Transform the partial differential equation $(y-z)\frac{∂z}{∂x}+(y+z)\frac{dz}{dy}=0$ Transform the P.D.E.
$(y-z)\frac{\partial z}{\partial x}+(y+z)\frac{\partial z}{\partial y}=0$
so that the new equation contains $x$ as a new function, and $u=y-z, v=y+z$ are new independent variables.
 A: $$u=y-z\quad\implies\quad du=dy-dz$$
$$v=y+z\quad\implies\quad dv=dy+dz$$
$$dx=\frac{\partial x(u,v)}{\partial u}du+\frac{\partial x(u,v)}{\partial v}dv$$
$$dx=\frac{\partial x(u,v)}{\partial u}(dy-dz)+\frac{\partial x(u,v)}{\partial v}(dy+dz)$$
$$dx=\left(\frac{\partial x(u,v)}{\partial u}+\frac{\partial x(u,v)}{\partial v}\right)dy+\left(-\frac{\partial x(u,v)}{\partial u}+\frac{\partial x(u,v)}{\partial v}\right)dz$$
$$dz=\frac{1}{-\frac{\partial x(u,v)}{\partial u}+\frac{\partial x(u,v)}{\partial v}}dx-\frac{\frac{\partial x(u,v)}{\partial u}+\frac{\partial x(u,v)}{\partial v}}{-\frac{\partial x(u,v)}{\partial u}+\frac{\partial x(u,v)}{\partial v}}dy\quad\implies$$
$$\implies\quad\begin{cases}
\frac{\partial z(x,y)}{\partial x}=\frac{1}{-\frac{\partial x(u,v)}{\partial u}+\frac{\partial x(u,v)}{\partial v}}\\
\frac{\partial z(x,y)}{\partial y}=-\frac{\frac{\partial x(u,v)}{\partial u}+\frac{\partial x(u,v)}{\partial v}}{-\frac{\partial x(u,v)}{\partial u}+\frac{\partial x(u,v)}{\partial v}}
\end{cases}$$
We put them into the original PDE where $y-z=u$ and $y+z=v$ :
$$(y-z)\frac{\partial z}{\partial x}+(y+z)\frac{\partial z}{\partial y}=0$$
$$u\frac{1}{-\frac{\partial x(u,v)}{\partial u}+\frac{\partial x(u,v)}{\partial v}}-v\frac{\frac{\partial x(u,v)}{\partial u}+\frac{\partial x(u,v)}{\partial v}}{-\frac{\partial x(u,v)}{\partial u}+\frac{\partial x(u,v)}{\partial v}}=0$$
$$u-v\left(\frac{\partial x(u,v)}{\partial u}+\frac{\partial x(u,v)}{\partial v}\right)=0$$
$$\boxed{\frac{\partial x(u,v)}{\partial u}+\frac{\partial x(u,v)}{\partial v}=\frac{u}{v}}$$
This is the transformed PDE we were looking for.

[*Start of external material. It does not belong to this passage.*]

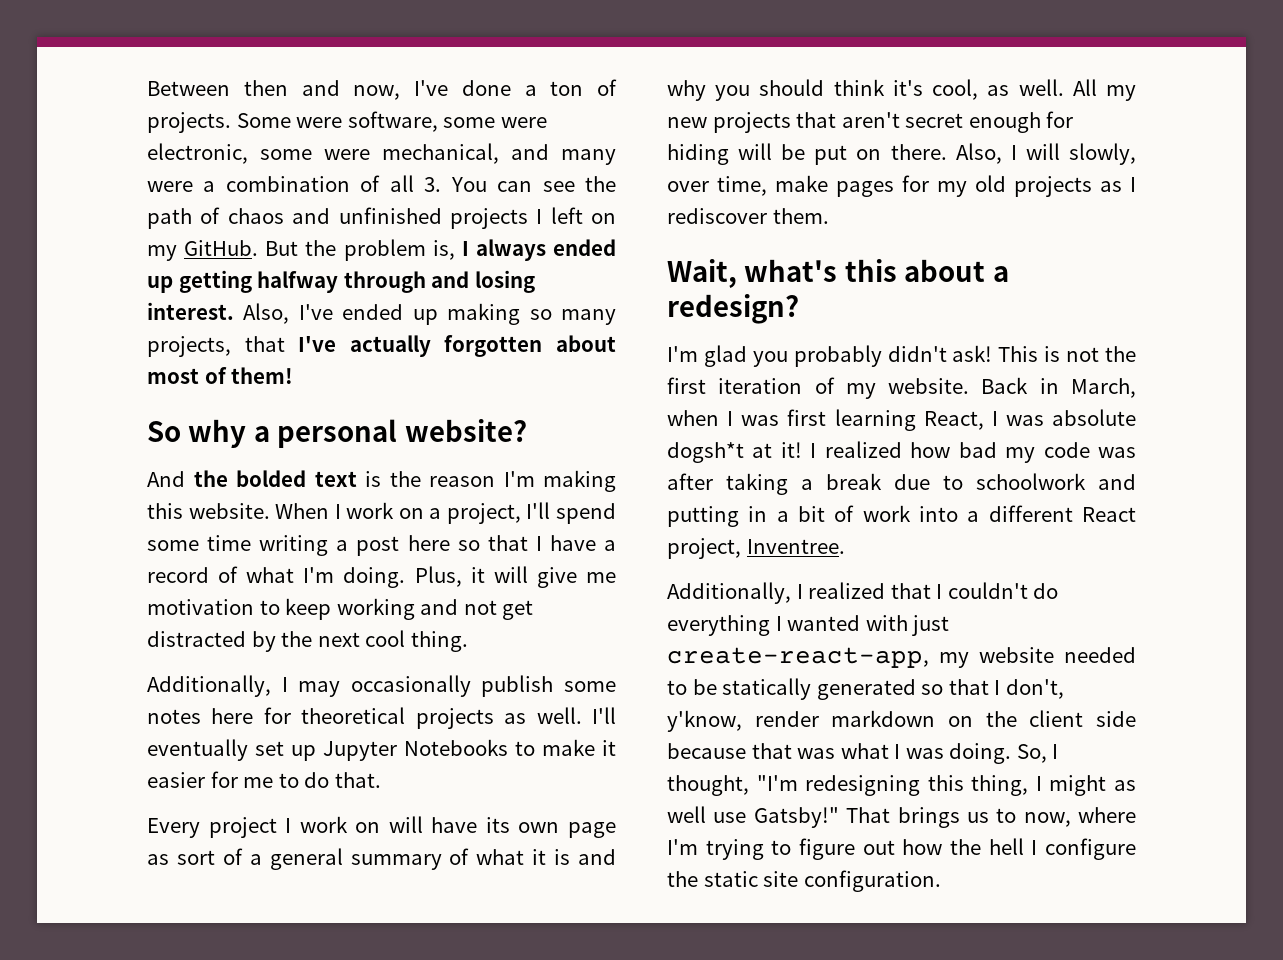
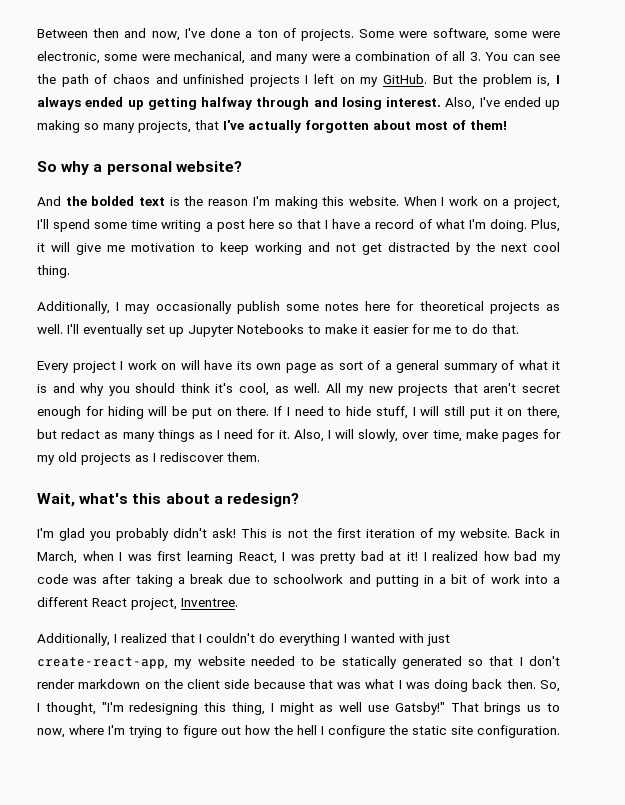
(947, 152) none -> [274,406,560,419] [37,429,290,442] If I need to hide stuff, I will still put it on there, but redact as many things as I need for it.
[1052,409,1136,426] [667,442,744,463] absolute dogsh*t -> [320,551,384,564] pretty bad
[1005,679,1064,699] [667,710,742,732] don't, y'know, -> [528,656,560,666] don't
[949,743,1012,764] doing. -> [434,679,536,692] doing back then.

This PDE can be solved thanks to the method of characteristics. The result is :
$$\boxed{x(u,v)=v+(u-v)\ln|v|+F(u-v)}$$
$F$ is an arbitrary function until some boundary condition be specified.

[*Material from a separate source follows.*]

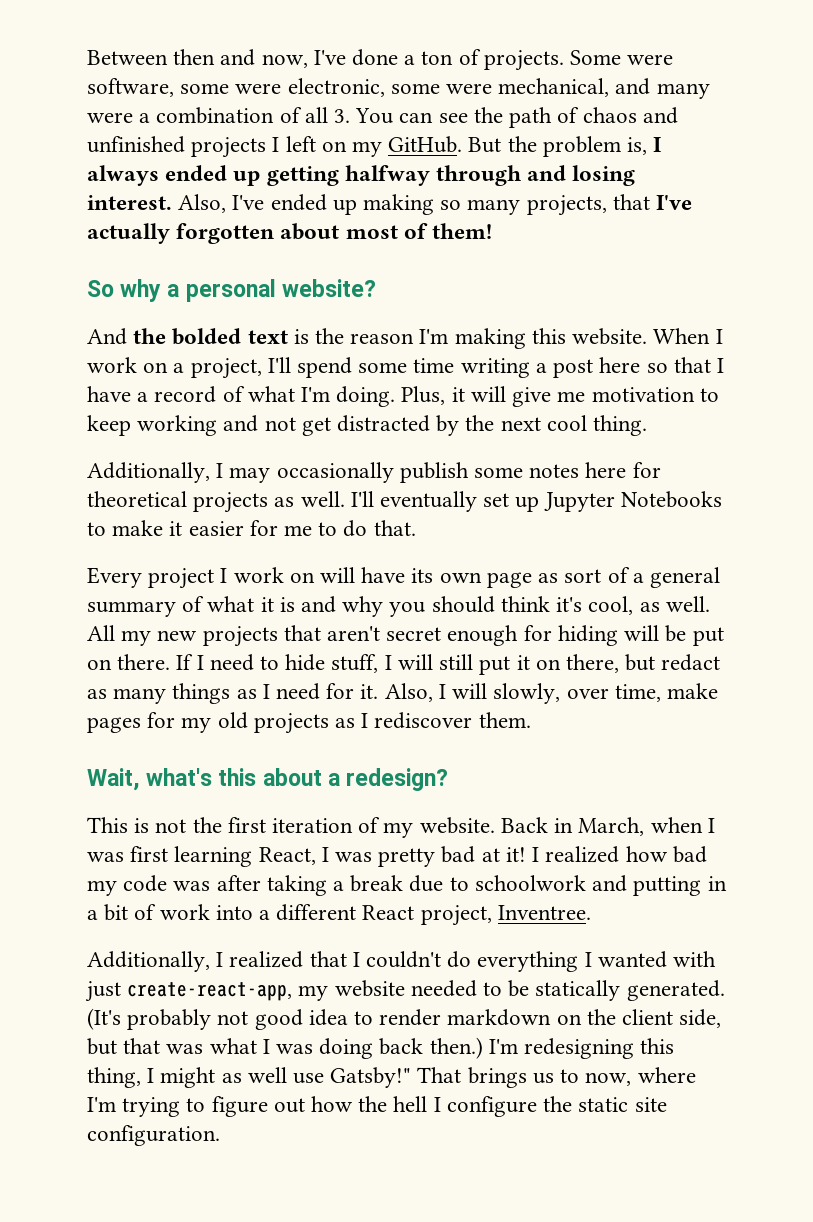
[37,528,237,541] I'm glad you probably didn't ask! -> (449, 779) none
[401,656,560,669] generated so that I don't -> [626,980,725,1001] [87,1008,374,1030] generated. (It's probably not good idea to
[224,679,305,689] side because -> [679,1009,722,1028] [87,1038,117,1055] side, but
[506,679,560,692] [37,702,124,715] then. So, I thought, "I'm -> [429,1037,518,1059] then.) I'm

Comming back to the original variables :
$$x=y+z(x,y)-2z(x,y)\ln|y+z(x,y)|+F\big(-2z(x,y)\big)$$
or equivalenttly
$$\boxed{z\ln|y+z|=\frac{y-x}{2}+G(z)}$$
$G$ is an arbitrary function until some boundary condition be specified.
The last equation cannot be solve for $z$ in terms of standard functions. Thus one have to be satisfied for the solution expressed on the form of implicit equation.
NOTE : The original PDE is even easier to solve without the change of variables. The direct solving leads to the solution consistent with the above solution. This is a manner to check that the above result is correct.